INSTRUCTIONS:
1. Answer these questions using the passage on drowning and water safety in early 20th-century America.
(a) How many adults and children drowned each year in early 20th-century America?
(b) Which organization did Wilbert E. Longfellow join after the Slocum disaster?
(c) In what year and city was the VLSC founded?
2. Carry on writing the passage on drowning and water safety in early 20th-century America, starting after its final sentence.
### PASSAGE PROVIDED ###
Drowning rates were abysmally high in early 20th-century America, with as many as ten thousand adults and children meeting watery graves each year. Beaches and swimming holes were unguarded, and those who wished to bathe, wade, or swim did so at their own peril. Monday morning newspapers, especially in the summer months, would recount the weekend’s tragic loss of life to the water, sometimes with multiple drowning articles in a single issue.The 1904 General Slocum tragedy, in which more than a thousand New Yorkers — the majority women and girls — drowned not far from shore after their steamship caught on fire, proved to be a national wake-up call. Within days, mothers, educators, and concerned citizens were being quoted in newspapers decrying the lack of water safety skills, calling for greater swimming education, and exhorting women to learn and fathers to teach their daughters. The New-York Daily Tribune declared, “One of the lessons which the General Slocum horror should bring home to every woman and girl in New York City is the desirability of knowing how to swim.” And many were indeed resolved to learn. A week and a half after the accident, the custodian of New York’s East Side floating bath reported that the number of girls coming to the baths to learn to swim had already doubled and that volunteers had stepped up to teach them. A Brooklyn newspaper headline announced, “Women and Children Eager to Be Swimmers — Swarm to public baths with Slocum Disaster Uppermost in their minds.” Private baths saw similar trends, and swimming instructors across the metropolis were said to be doing a “rattling business.”
The impact of the General Slocum tragedy reverberated across the country, with reporters paying increased attention to local drownings and encouraging readers to learn to swim. One of these was a young marine journalist from Rhode Island, Wilbert E. Longfellow, who had grown despondent over the numerous drownings he had to report on, especially since many of them seemed tragically preventable with either a bit more water safety knowledge on the part of the bather or better supervision at beaches. Following the Slocum disaster, Longfellow, who was in his early twenties, decided to “do something about waterfront drownings instead of writing about them” and joined the Rhode Island branch of the U.S. Volunteer Life Saving Corps (VLSC).
Founded in 1890 in New York, with a few branches across New England, the VLSC was the first lifesaving organization dedicated to protecting the American public — as opposed to sailors and seamen, the domain of earlier organizations — from drowning, which it did by organizing volunteer patrols of popular swimming areas and offering swimming lessons at the public baths. Its good work came to national attention when it was discovered that at least four of the child survivors of the Slocum had been taught to swim by VLSC lifesavers.
### SUPPLIED DATA ###
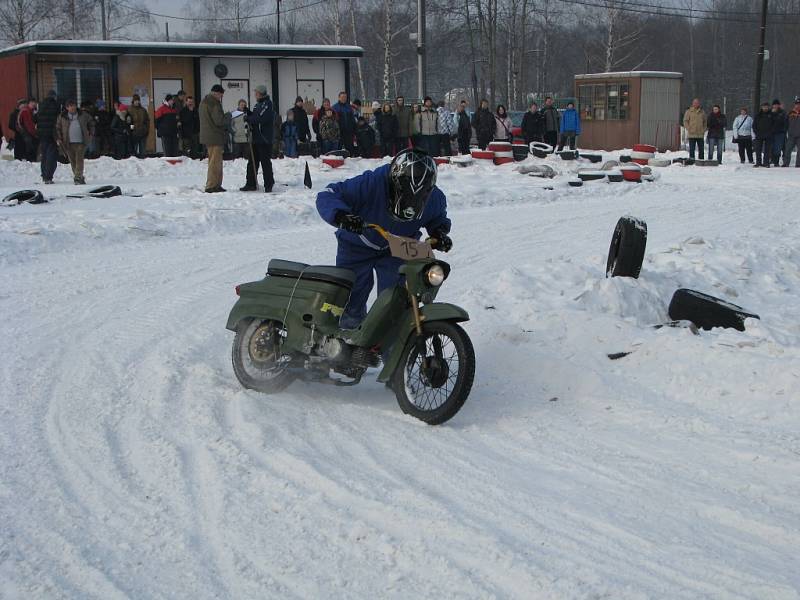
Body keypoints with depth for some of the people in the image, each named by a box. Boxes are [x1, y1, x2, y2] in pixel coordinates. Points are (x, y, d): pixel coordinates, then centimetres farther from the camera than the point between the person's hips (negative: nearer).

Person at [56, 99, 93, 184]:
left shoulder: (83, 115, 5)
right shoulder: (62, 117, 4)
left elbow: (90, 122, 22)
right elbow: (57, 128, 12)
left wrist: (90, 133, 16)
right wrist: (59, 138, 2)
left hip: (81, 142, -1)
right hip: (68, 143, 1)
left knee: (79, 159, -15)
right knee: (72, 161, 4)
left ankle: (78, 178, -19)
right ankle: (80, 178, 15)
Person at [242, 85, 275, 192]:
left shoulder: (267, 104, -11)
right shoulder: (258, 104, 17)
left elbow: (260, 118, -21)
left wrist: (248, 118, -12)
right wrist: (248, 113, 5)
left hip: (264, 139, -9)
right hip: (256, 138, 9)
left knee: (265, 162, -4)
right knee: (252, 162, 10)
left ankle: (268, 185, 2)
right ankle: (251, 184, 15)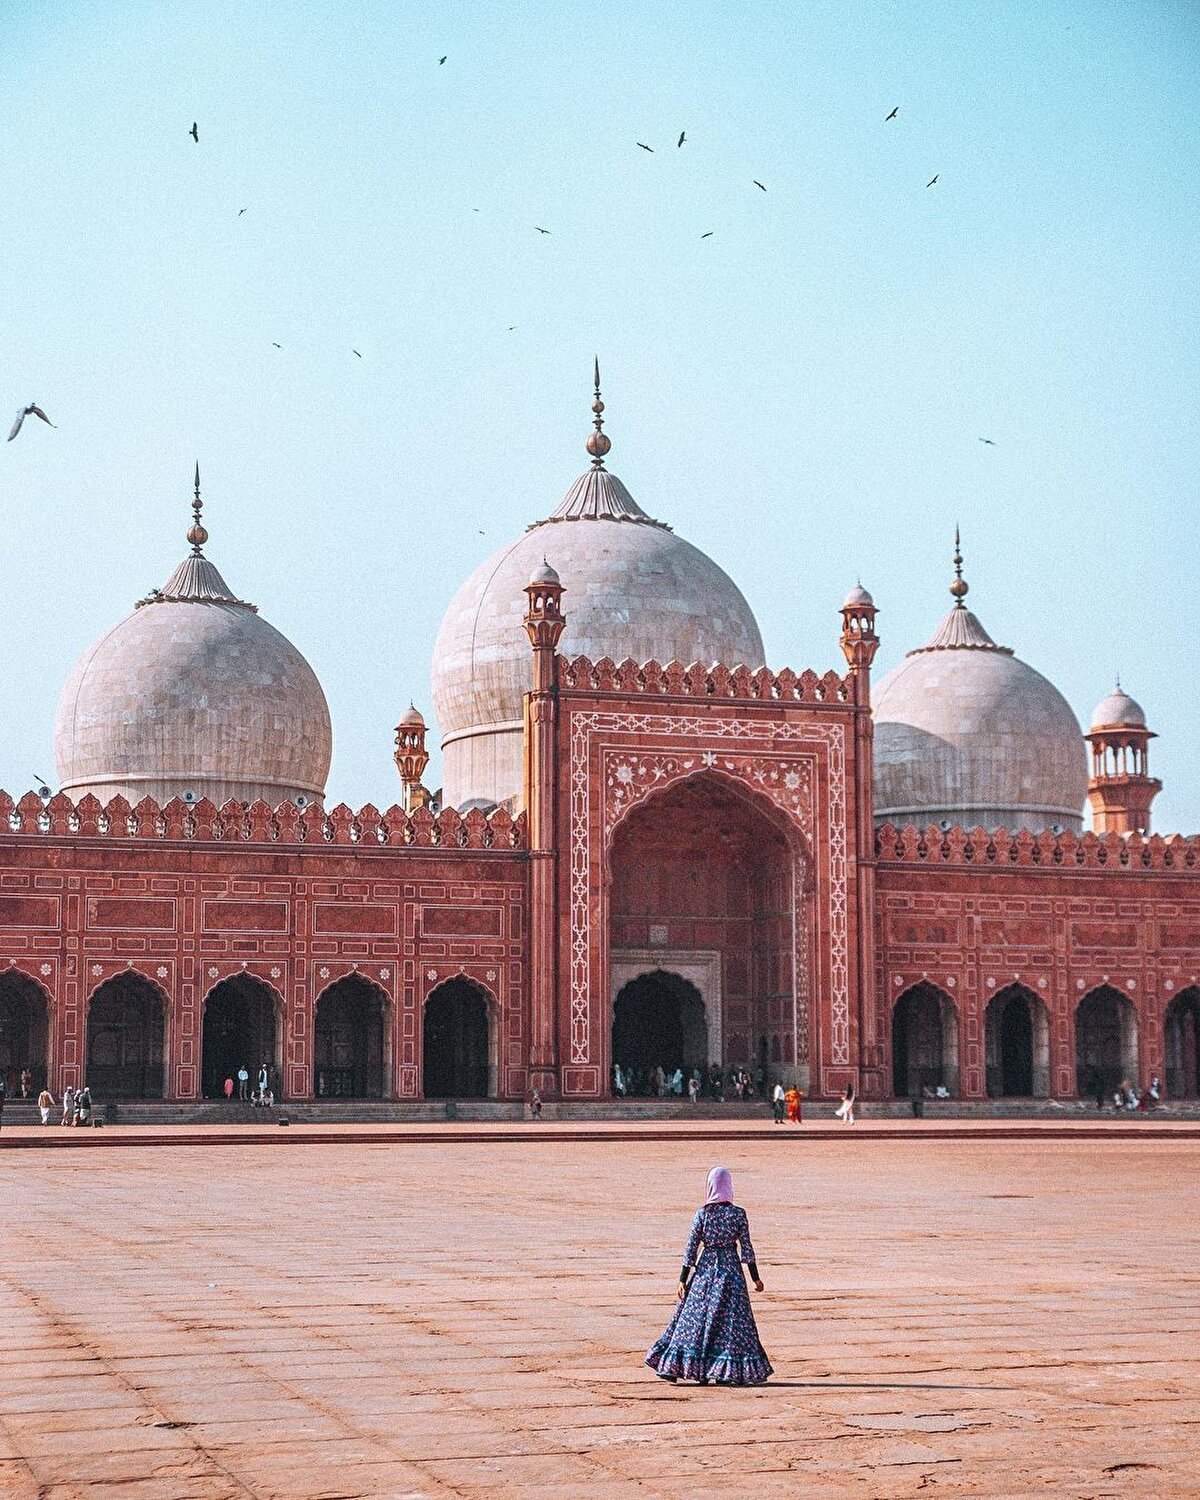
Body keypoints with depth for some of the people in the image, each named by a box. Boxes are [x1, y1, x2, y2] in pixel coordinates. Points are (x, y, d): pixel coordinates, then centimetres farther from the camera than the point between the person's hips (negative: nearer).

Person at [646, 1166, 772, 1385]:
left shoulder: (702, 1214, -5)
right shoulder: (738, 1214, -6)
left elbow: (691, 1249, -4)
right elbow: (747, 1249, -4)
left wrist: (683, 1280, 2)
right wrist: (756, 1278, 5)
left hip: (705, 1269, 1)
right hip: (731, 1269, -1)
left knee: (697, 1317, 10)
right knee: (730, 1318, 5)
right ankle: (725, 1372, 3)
###
YOUR WRITTEN ANSWERS:
1.
(a) As many as ten thousand.
(b) The Rhode Island branch of the U.S. Volunteer Life Saving Corps (VLSC).
(c) 1890, in New York.

2.
Joining the VLSC would turn out to be Longfellow’s first step toward becoming one of swimming’s most influential leaders and colorful figures. However, Longfellow wasn’t a strong swimmer in the beginning and had, in fact, already been rescued twice from near drownings, the second time by a stout woman who hauled him from the water so matter-of-factly it was as if she was plucking wet laundry out of a washer tub. After that experience, reported a newspaper, the young journalist “drew a deep breath and resolved to learn to swim.” As a volunteer with the VLSC, Longfellow met immigrants from England and Scotland who had been affiliated back home with the Royal Life Saving Society. They brought with them more advanced lifesaving techniques and a new method of artificial respiration devised by a Scottish anatomist named Edward Sharpey-Schafer. The technique involved pressing on a prone person’s lower back and was far more effective — and more civilized — than the techniques commonly in use in the United States like socking victims in the face if they resisted help, then rolling them over a barrel to force chest compressions. “Lots of perfectly good barrels have been ruined by rolling drowned people on them,” wrote Longfellow in his typical dry wit. “And it didn’t do the poor victims any good either.” He worked with his Royal Life Saving Society colleagues to simplify their technique, which eventually became known as the prone-pressure method, and began teaching it to other lifesavers, as well as policemen, who were often the first responders to drowning accidents.
Longfellow quickly became a respected leader within the Rhode Island branch of the VLSC and, in 1905, was appointed state superintendent and awarded the title of commodore. He successfully lobbied the Rhode Island State House for funds to purchase lifesaving equipment and to stage lifesaving demonstrations, accomplishing so much with the initial stipend of $200, the legislators gave him $1,200 and $2,000 the following two years, during which he developed crews across Rhode Island and reduced the state’s drowning rate by half.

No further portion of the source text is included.